What “Freedom of Speech” Means to Me

Those of you who know me know that I’m not reactionary by nature. I may have a fiery temper, but I’ve learned to keep it pretty much in check. Lots of things about the world we live in annoy the proverbial f*ck out of me, but I generally let it boil just under the surface and then mouth off about it to anyone who will listen.

This is the reason that this piece comes almost two weeks after the Terror Attacks on the offices of Charlie Hebdo in Paris which so shocked the Western World. This piece is, I hope, a measured response. A Personal response. My response.

And it’s not about religion—although it so easily could be. Believe me, I have no beef with most “religious people”, if their faith sustains them through daily life then all power to them. But I do have a serious problem with “Organised Religion”, which to me is a completely different thing. As I said to my son shortly after the attacks, Organised Religion is nothing more than an instrument of Control.

But that’s a post for a different day.

Today, I want to talk about the thing that we the West perceived the Charlie Hebdo shootings as being an attack upon—our Freedom of Speech.

I suppose that Freedom of Speech (or Freedom of Expression) is most associated in most people’s minds with the United States. It’s not that they came up with the concept, but they do tend to shout the loudest about it. It’s the First Amendment of US Constitution after all. Although, it’s worth pointing out that the most notable absence from the great “Freedom of Speech March” in Paris was one Barrack Obama.

Article 19 of the United Nations Declaration of Human Rights says that,

Everyone has the right to freedom of opinion and expression; this right includes freedom to hold opinions without interference and to seek, receive and impart information and ideas through any media and regardless of frontiers

Here in the UK we have a “Negative Right” to freedom of Expression under Common Law—that is, the right not to have our expression curtailed by the Government. This right was incorporated in the 1998 Human Rights Act under article 10 of the European Convention on Human Rights.

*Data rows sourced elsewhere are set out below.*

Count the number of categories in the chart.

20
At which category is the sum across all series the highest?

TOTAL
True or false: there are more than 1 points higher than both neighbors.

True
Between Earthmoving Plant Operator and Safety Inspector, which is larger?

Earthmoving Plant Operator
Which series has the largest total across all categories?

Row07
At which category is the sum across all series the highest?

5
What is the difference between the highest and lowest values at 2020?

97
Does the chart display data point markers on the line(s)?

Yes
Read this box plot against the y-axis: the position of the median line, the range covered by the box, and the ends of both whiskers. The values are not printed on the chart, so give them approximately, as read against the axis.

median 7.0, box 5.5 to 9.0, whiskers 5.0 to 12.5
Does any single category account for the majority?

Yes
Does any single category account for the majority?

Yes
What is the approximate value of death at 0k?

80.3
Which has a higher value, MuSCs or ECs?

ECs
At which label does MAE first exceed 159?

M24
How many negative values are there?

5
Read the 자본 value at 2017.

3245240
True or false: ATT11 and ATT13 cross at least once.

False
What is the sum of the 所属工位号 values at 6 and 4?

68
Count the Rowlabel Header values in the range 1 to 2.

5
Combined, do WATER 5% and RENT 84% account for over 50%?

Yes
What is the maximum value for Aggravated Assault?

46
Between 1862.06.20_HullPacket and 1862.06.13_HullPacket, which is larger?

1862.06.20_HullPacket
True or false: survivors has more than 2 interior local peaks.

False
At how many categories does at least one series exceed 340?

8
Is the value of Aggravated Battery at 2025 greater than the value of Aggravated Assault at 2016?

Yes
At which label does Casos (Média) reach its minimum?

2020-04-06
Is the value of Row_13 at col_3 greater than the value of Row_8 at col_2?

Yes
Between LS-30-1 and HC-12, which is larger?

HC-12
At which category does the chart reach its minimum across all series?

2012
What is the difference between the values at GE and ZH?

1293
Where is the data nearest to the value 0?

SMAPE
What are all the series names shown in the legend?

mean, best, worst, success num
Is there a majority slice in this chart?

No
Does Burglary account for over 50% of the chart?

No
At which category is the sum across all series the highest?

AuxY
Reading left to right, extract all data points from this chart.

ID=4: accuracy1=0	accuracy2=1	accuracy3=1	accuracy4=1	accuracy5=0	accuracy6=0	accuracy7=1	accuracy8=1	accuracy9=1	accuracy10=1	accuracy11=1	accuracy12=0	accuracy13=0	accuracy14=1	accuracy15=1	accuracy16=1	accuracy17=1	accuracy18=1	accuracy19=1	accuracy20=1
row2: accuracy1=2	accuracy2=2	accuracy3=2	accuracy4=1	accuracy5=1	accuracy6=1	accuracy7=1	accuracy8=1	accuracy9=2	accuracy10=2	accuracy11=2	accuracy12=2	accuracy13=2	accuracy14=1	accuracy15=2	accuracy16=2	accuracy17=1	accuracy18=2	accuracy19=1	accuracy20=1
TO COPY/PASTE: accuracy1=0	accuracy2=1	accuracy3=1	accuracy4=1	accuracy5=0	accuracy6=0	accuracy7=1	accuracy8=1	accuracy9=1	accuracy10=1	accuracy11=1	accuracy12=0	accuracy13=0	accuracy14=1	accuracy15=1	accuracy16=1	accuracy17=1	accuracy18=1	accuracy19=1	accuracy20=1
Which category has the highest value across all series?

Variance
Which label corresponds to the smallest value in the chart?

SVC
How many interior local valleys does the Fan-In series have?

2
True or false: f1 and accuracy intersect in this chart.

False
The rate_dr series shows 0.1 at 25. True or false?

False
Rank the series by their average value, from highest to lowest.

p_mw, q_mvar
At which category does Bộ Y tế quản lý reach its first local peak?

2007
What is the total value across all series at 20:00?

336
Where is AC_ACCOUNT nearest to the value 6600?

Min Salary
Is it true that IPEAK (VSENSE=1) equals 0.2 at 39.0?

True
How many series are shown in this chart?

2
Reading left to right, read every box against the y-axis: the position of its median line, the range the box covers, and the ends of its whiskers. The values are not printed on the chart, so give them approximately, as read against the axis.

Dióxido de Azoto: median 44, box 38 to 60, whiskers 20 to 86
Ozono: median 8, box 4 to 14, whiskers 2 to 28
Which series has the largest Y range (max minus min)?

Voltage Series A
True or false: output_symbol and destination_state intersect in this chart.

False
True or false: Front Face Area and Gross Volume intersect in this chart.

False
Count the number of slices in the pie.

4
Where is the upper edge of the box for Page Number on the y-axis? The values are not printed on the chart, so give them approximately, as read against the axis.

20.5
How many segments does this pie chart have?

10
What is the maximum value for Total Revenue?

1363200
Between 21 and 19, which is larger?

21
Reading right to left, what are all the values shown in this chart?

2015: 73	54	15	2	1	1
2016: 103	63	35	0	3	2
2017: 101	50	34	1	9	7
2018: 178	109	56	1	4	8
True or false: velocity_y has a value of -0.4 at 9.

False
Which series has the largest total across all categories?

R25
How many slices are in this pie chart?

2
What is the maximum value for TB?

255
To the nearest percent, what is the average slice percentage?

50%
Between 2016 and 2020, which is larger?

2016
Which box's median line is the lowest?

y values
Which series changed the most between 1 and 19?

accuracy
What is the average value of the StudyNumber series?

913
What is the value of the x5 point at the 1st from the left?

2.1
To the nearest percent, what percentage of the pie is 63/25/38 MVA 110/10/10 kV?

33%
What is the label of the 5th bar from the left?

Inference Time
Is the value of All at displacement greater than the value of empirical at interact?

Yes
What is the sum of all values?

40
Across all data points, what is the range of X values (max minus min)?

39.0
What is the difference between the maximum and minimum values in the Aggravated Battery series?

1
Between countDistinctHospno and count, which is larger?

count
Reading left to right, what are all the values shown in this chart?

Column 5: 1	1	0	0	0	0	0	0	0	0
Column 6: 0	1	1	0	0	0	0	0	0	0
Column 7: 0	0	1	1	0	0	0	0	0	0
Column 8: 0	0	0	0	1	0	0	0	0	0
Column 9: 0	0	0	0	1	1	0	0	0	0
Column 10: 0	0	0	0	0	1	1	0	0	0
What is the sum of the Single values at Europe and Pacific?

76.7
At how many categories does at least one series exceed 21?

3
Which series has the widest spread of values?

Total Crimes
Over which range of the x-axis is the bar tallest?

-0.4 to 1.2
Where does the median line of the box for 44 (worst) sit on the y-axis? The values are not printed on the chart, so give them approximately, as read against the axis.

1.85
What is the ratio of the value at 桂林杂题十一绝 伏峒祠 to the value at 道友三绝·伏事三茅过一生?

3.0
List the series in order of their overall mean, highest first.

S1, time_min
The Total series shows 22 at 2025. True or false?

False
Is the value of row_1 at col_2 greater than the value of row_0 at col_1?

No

In the UK, Freedom of Expression is not absolute. There are exceptions for threatening, abusive or insulting words or behaviour. Exceptions for harassment or the cause of alarm, distress or a breach of the peace. Indecent or grossly offensive material which it likely to cause distress or anxiety is banned. And there are strict laws on incitement, be it incitement to racial or religious hatred or incitement to terrorism.

So, those who say “I have the right to say what I want, when I want” actually mean, “I have the right to say what I want when I want as long as [insert all the exceptions above here]”

Which to be honest is absolutely fine with me. I don’t particularly want to do any of those things. I don’t want to threaten, abuse or insult. I don’t want to harass or cause alarm, distress or anxiety. And I certainly don’t want to incite anyone to do anything.

But I do want to express myself. That’s why I write. And I know full well that some of the things I write are going to upset people for whatever reason. It may cause offence.

But here’s where things get tricky. I want to be able to write what I want to write, subject to the exceptions in law stated above, but the reader who’s going to be offended by it wants the right to not be offended.

And those two “rights” are incompatible.

But here’s the kicker. The “right” to not be offended, isn’t in fact a right at all.

What you’re actually saying when you’re offended is that whatever you read/saw/heard hurt your feelings. And because, by their nature, feelings are subjective, they change from person to person, it is impossible to account for them in a legal system that is objective in nature.

The second you start taking account of people’s feelings the law become subjective. How is one person, say a member of a jury, supposed to know how another person¸ say an alleged victim, felt on the day of the alleged crime—or any other day for that matter. And if they can’t know for certain how someone felt how can they account for it when passing judgement on someone who’s liberty is at stake. You can’t. And nor should you. The law deals in FACTS, not feelings.

This is where the saying “offence is taken, not given” comes from. I could say, what is to me, the most innocuous thing imaginable and say it with no intent to cause harm or offence to anyone. But someone, somewhere might be upset or offended by it. So does that mean I shouldn’t say it?

Of course not. That would be ludicrous. It would mean nobody ever said anything for fear of causing offence. Nothing would ever be written. There would be no art. No culture of any kind.

So after a rather rambling piece, here’s my message to those who find anything that I write upsetting or offensive.


Don’t read it, because that is your right. No-one forces you to read/listen to/watch anything. You choose to. And you can also choose not to.

It’s quite simple. Point your browser at another website. Load another book into your Kindle. Unfriend me on Facebook. Unfollow me on twitter.

Your sense of being offended is your problem, not mine. So you deal with it.